▶ **Exercise instructions**
In the material below, find the line containing "tilt_deg: -15.4" and the line containing "exposure_s: 1/121", then reproduce exactly both of them and every line between, and nothing else.

# # # # #

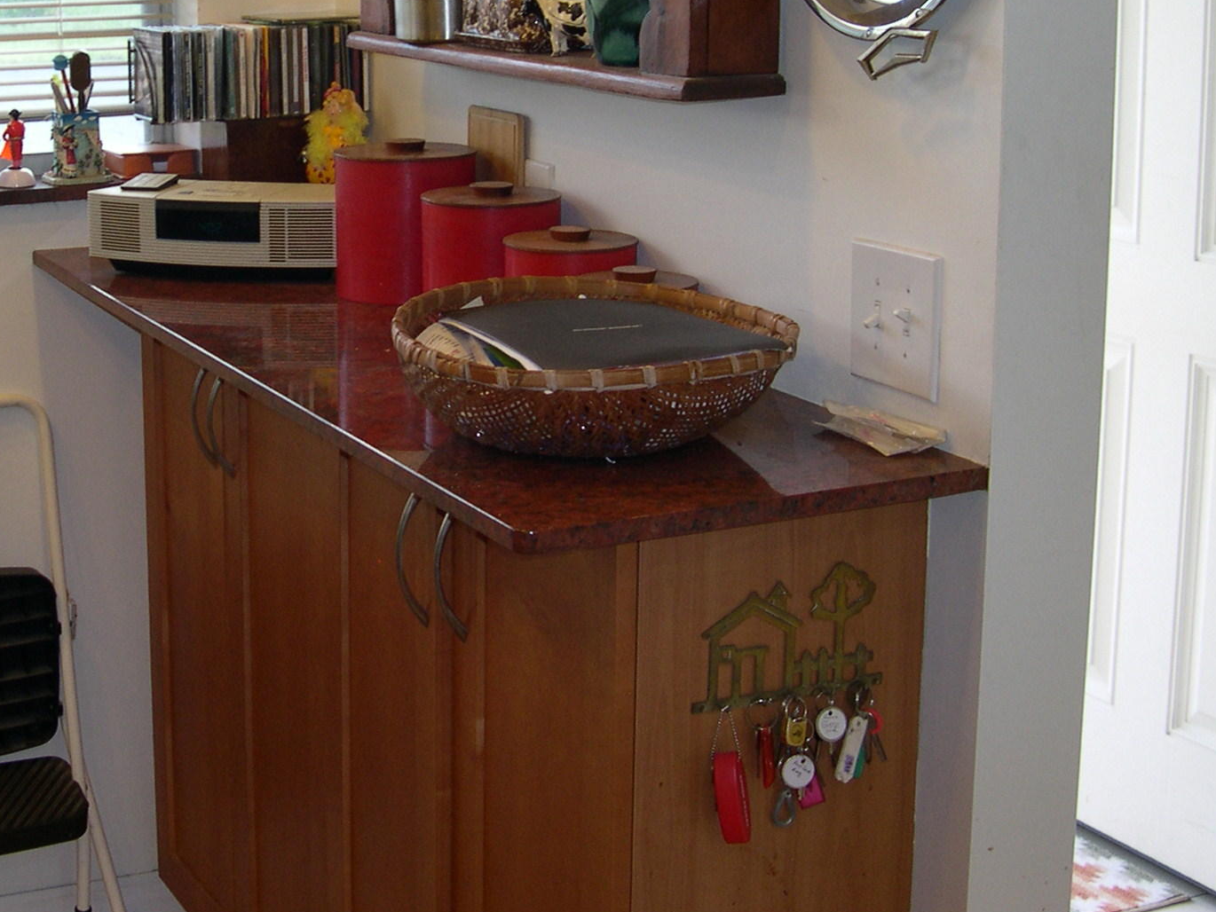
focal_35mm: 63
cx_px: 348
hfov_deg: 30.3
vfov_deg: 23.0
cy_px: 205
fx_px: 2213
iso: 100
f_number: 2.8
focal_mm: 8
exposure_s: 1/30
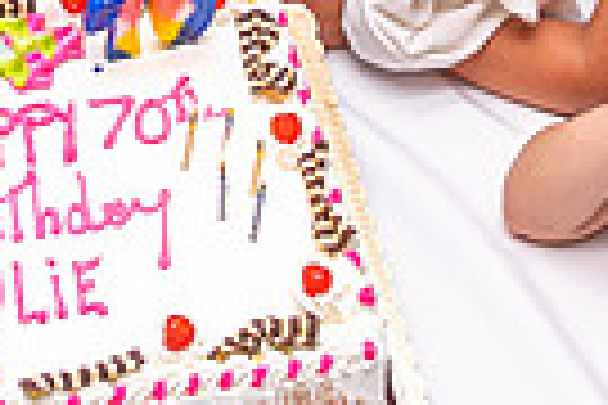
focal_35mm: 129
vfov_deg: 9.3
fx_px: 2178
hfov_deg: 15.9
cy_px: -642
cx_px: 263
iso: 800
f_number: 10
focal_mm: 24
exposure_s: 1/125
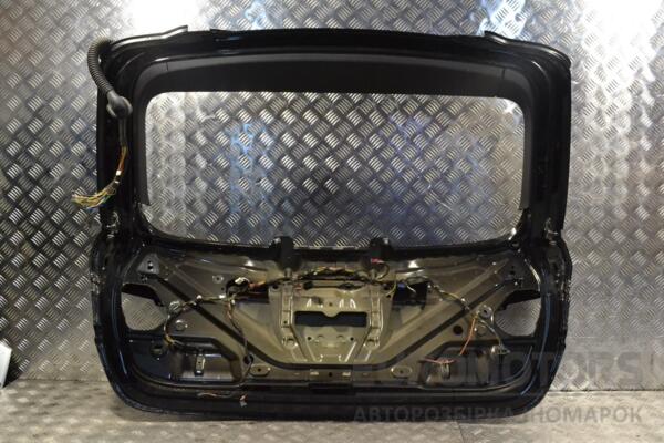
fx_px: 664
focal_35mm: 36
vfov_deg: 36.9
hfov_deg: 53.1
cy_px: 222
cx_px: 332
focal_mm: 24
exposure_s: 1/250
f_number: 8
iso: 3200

# # # # #

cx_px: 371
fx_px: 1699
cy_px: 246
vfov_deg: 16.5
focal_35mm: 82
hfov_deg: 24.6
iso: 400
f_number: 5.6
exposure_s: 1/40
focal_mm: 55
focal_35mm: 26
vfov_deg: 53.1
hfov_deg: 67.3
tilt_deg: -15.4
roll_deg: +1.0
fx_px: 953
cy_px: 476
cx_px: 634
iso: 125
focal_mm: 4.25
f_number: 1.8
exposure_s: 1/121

# # # # #

▶ **Output of the task**
tilt_deg: -15.4
roll_deg: +1.0
fx_px: 953
cy_px: 476
cx_px: 634
iso: 125
focal_mm: 4.25
f_number: 1.8
exposure_s: 1/121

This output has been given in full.